Three Days of Snowfall May Bring Boston Another Foot or MoreBrian K. Sullivan
Snow will fall for the next three days across Boston, interior New England and parts of upstate New York, leaving as much as a foot of new accumulation or more across parts of the region, forecasters said.
Light snow will begin falling Saturday in eastern New England and persist through Monday, with as much as 12 to 16 inches (30 to 41 centimeters) falling in Boston by the time it ends, said Bill Simpson, a National Weather Service meteorologist in Taunton, Massachusetts.
“You have cold air in place and then you have these weak clipper systems,” said Patrick Burke, a meteorologist with the U.S. Weather Prediction Center in College Park, Maryland. “They are fairly minor in terms of their strength but each one will produce noticeable snow.”
A winter storm watch, meaning snow and ice may affect travel, stretches from upstate New York, northern New Jersey and Pennsylvania across a large part of New England, including Boston, Hartford and Providence. As much as 18 inches may fall farther to the west, including Albany.
The forecast calls for New York City to be spared any significant accumulation.
“It will pretty much snow right on through this afternoon right on through Monday night,” said Rob Richards, a meteorologist with commercial forecaster AccuWeather Inc. in State College, Pennsylvania.
AccuWeather is also calling for Boston to get about 12 inches, with more to the north and west.
New York will get mainly rain from the system, with the possibility of 1 to 3 inches of snow as the storm pulls away on Monday night, Richards said.
Since the last week of January, Boston and New England have been hit by storms that have crippled transportation, closed schools and left streets framed by high snowbanks. Boston had its snowiest seven-day period on record starting Jan. 27, when 40.05 inches fell at Logan International Airport.
“We are in a very active pattern and we should remain in an active winter pattern for the near future,” Simpson said. “It is not just the snow, it is what do you do with it.”

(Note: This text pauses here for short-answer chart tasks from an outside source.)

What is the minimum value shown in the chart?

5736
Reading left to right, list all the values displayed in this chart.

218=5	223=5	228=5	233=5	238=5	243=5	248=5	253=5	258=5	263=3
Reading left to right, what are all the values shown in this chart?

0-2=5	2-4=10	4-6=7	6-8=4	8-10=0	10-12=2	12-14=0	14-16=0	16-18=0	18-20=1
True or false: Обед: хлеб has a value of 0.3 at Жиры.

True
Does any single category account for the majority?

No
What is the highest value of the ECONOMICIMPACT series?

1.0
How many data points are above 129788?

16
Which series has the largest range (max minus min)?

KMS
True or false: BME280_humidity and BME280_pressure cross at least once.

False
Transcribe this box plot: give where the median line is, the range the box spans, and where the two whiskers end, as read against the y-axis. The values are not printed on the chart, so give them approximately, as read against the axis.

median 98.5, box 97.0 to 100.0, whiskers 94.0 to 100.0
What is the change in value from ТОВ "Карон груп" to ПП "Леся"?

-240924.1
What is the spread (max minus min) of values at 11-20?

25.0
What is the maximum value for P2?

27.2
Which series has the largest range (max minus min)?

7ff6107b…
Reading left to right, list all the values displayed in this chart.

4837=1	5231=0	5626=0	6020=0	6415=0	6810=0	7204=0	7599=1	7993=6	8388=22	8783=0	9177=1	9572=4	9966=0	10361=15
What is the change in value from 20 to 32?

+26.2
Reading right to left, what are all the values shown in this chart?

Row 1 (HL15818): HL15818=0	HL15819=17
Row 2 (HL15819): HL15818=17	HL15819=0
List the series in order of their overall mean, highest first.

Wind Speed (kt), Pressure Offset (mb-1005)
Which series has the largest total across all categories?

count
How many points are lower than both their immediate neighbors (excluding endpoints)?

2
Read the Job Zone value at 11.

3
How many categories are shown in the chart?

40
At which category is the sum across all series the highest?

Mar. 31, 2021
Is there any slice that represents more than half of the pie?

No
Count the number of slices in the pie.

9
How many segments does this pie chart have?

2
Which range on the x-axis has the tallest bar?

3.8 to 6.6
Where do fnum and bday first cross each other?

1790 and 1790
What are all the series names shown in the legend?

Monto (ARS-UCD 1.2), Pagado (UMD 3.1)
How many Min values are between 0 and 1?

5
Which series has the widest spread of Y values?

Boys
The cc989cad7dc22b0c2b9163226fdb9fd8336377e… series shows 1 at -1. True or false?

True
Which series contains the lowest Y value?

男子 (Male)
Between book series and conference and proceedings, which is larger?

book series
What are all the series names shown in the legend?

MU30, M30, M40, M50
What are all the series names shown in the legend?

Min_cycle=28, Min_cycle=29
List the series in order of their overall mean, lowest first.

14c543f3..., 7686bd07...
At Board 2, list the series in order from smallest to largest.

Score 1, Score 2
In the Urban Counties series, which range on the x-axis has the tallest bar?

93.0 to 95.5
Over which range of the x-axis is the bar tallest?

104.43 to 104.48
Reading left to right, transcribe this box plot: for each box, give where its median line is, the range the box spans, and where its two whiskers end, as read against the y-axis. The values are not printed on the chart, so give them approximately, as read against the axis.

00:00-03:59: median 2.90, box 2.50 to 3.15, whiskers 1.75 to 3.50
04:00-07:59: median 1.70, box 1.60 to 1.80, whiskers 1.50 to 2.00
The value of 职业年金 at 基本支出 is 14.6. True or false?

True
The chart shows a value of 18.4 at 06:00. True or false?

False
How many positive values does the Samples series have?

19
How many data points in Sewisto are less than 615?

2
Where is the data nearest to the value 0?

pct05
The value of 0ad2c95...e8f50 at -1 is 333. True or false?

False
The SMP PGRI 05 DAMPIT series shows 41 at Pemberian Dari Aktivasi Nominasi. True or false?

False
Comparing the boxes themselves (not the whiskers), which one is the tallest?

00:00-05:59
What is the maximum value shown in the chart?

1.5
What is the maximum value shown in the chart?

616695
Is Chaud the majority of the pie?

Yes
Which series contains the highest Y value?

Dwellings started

Through Friday, Boston had got 54.2 inches of snow this season, or 28.7 inches above normal. Simpson said Boston has a long way to go before it approaches the record 107.6 inches that fell in 1995-1996.
Forecasters don’t anticipate a major winter storm will develop off the coast, Burke said.
“Things are not really phasing together just right to produce a power nor’easter,” he said.
At the storm’s peak on Monday, winds may pick up along the Massachusetts’ coast, though they will not reach the levels of January’s blizzard.